Right-Wing Economics Courses Are Molding the US Judiciary

Nearly half of US federal judges took crash courses in economics at a conservative-leaning economics institute between 1976 and 1999. After attending the trainings, judges ruled against regulators more often and imposed harsher sentences on criminals.

Emil Bove, judge for the United States Court of Appeals for the Third Circuit, recently appointed by Donald Trump. (Al Drago / Bloomberg via Getty Images)

A new study in the Quarterly Journal of Economics reveals that nearly half of US federal judges attended crash courses in economics at the conservative-leaning Manne Economics Institute for Federal Judges between 1976 and 1999 — and it changed how they behaved on the bench.

Reviewing more than a million circuit and district court rulings, the study’s researchers found that after attending the popular economics “training,” judges ruled against regulators more often and imposed more severe sentences against criminals.

This isn’t the first evidence that “law and economics” courses push judges to the right. The same authors previously found that Manne attendees were less likely to rule in favor of environmental or union regulations and gave longer prison sentences to federal defendants.

In 2021 and 2022, two billionaire-funded legal interests — George Mason University, which hosts the Manne Economics Institute, and the Federalist Society, a conservative lawyers’ network — sent more than 100 federal judges on 251 all-expenses-paid luxury trips to conferences and seminars around the country and overseas, according to a Lever review of federal financial disclosures. These institutions funded more than 40 percent of all travel-related payments reported by federal judges in those years.

Big Tech companies have also funded antitrust economics seminars at the George Mason University–affiliated Global Antitrust Institute, which were attended by judges now overseeing antitrust cases involving the firms. Some of these trainings were held in exotic destinations, such as Hawaii, Spain, and California’s Napa Valley.
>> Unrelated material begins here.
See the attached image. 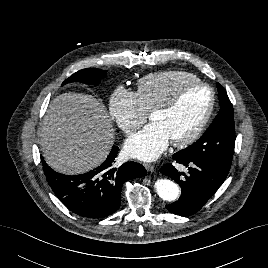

Companies currently facing antitrust cases that have contributed to the Global Antitrust Institute include Meta, which was just sued over its acquisition of competitors WhatsApp and Instagram; Amazon, which was accused of browbeating suppliers with Prime; and Google, which was just let off the hook for running an illegal search platform monopoly.

These “educational” seminars funded by business interests — and sometimes-flagrant gifts to Supreme Court justices — aren’t just influence-peddling schemes to win specific rulings. They’re part of a bigger plan to deter the ideological freedom that lifetime appointments to the judiciary afford.

For decades, conservative legal institutions have waged war on the federal courts, as part of a master plan to take over the justice system.